● **練習問題**:
1. このインタビューの「でも、その時だけですぐ過ぎ去ってしまうことに対する恐怖はあるんです。」から「は感じてるんじゃないですか。」までの部分を、「恐怖」を「不安」に置き換えて書き直してください。
2. このインタビューでは、“ハローグッバイ”や“FUTURE ICE CREAM”はどんな曲だと語られていますか。
3. このインタビューに出てくる曲名をすべて挙げてください。

● **読解用の抜粋**:
□ □ □ □ □
Posted on 2016.06.21 by MUSICA編集部

フレデリックの決定打たる新曲『オンリーワンダー』。
バンドの肝を握る三原康司を徹底取材

「楽しさ」を求めるシーンを悪いことだとは思ってないんですよ。
でも、その時だけですぐ過ぎ去ってしまうことに対する恐怖はあるんです。
自分達がそのシーンにいるからこそ、自分達の手でその次の一手を提示したい

『MUSICA 7月号 Vol.111』P.68より掲載

 

■今回のシングル曲“オンリーワンダー”、めちゃくちゃ素晴らしいです。

「ふふ、ありがとうございます!」

■“オドループ”でジャンプアップしてからのいろんな作品や経験が見事に昇華されて、フレデリックのど真ん中を担う曲が遂に生まれたなぁと思うんだけど、これは自分でも手応えは感じてるんじゃないですか。

「感じてます。今まで書いた曲の中で一番しっくりきたっていう感触がもの凄くあるんですよね。自分の中では“ハローグッバイ”とか“FUTURE ICE CREAM”と、“オドループ”とか“オワラセナイト”ってまったく別の曲だったんですよ。“オドループ”や“オワラセナイト”は自分達が大事にしてきたリズムやビートを強化して持っていった楽曲で、“ハローグッバイ”や“FUTURE ICE CREAM”はメッセージを放っていくことに重きを置いた曲で……という感じだったんですけど、でも今回はその両方をちゃんとやり切る曲ができたなって思っていて。正直、今まで曲を書いてきた中で一番迷いましたけどね。めっちゃくちゃ大変でした(笑)」

■それはどういう部分が?

「いつもだったら曲を作る時、言葉を放っていて『口気持ちいいもの』をずっと探してたんですよ」

■発語感だったり響きだったり、言葉のリズム感だったりね。

「そうです。“オドループ”とかもその口気持ちいいものから素直にでき上がっていったものだったんですけど、この曲が最初にできた時、今とは全然違う歌詞で。メッセージは似通ったものがあったし、自分としては凄く気持ちいいものができたけど、でも凄く弱かったんですよ。曲としては凄く気持ちいいものではあったんですけど、歌詞を聴いた時に、これはたぶん気持ちよくないだろうなと思ったというか」

■要するに、音としての歌という意味では気持ちいいけど、メッセージとしてはまだちょっと奥歯にものが挟まってるような感じだったってこと?

「まさにそういう感じですね(笑)。まだ一歩抜けてないっていう感じが凄くあって、そこが今回一番闘った部分でした。本当にずっとずっと悩んでしまって……歌詞の気持ちよさっていう部分で絶対に抜きたくない言葉とか、僕、そういうこだわりがめちゃくちゃあるんですよ。音楽ってやっぱり、たったひとつの言葉が変わるだけででもまったくもって景色が変わるんで。その中で今回は自分の言葉でどういう景色に持っていくのか、どういう景色に持っていきたいのかっていうところまでを凄く考えました。今まではそういう作曲の仕方をしたことがなかったんで大変でしたね。……やっぱりずっと、一歩次に進みたいという気持ちは強かったんだと思います。昔からやりたいことは変わってないんですけど、でも自分がやりたかったことって、自分が今まで思っていたよりも音楽的に凄く難しいことだなっていうことを感じたりもしてたんですよ。言葉のリズムを気持ちよく乗せながら、同時に自分が感じていること、伝えたいメッセージがしっかり伝わるものにするっていうのは――そういうメッセージと言葉とリズムのマッチングって難しいっていうより、もう奇跡というか(笑)。でも今回はそれをやらなきゃダメだって思って。そうしないと次に行けないっていうのは、凄く感じてたんですよね」
□ □ □ □ □
● **提供データ**:
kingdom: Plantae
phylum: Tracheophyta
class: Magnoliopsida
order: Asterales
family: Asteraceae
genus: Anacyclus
□ □ □ □ □
● **各問の解答**:
1.
でも、その時だけですぐ過ぎ去ってしまうことに対する不安はあるんです。
自分達がそのシーンにいるからこそ、自分達の手でその次の一手を提示したい

『MUSICA 7月号 Vol.111』P.68より掲載

 

■今回のシングル曲“オンリーワンダー”、めちゃくちゃ素晴らしいです。

「ふふ、ありがとうございます!」

■“オドループ”でジャンプアップしてからのいろんな作品や経験が見事に昇華されて、フレデリックのど真ん中を担う曲が遂に生まれたなぁと思うんだけど、これは自分でも手応えは感じてるんじゃないですか。

2. メッセージを放っていくことに重きを置いた曲です。

3. オンリーワンダー、オドループ、ハローグッバイ、FUTURE ICE CREAM、オワラセナイト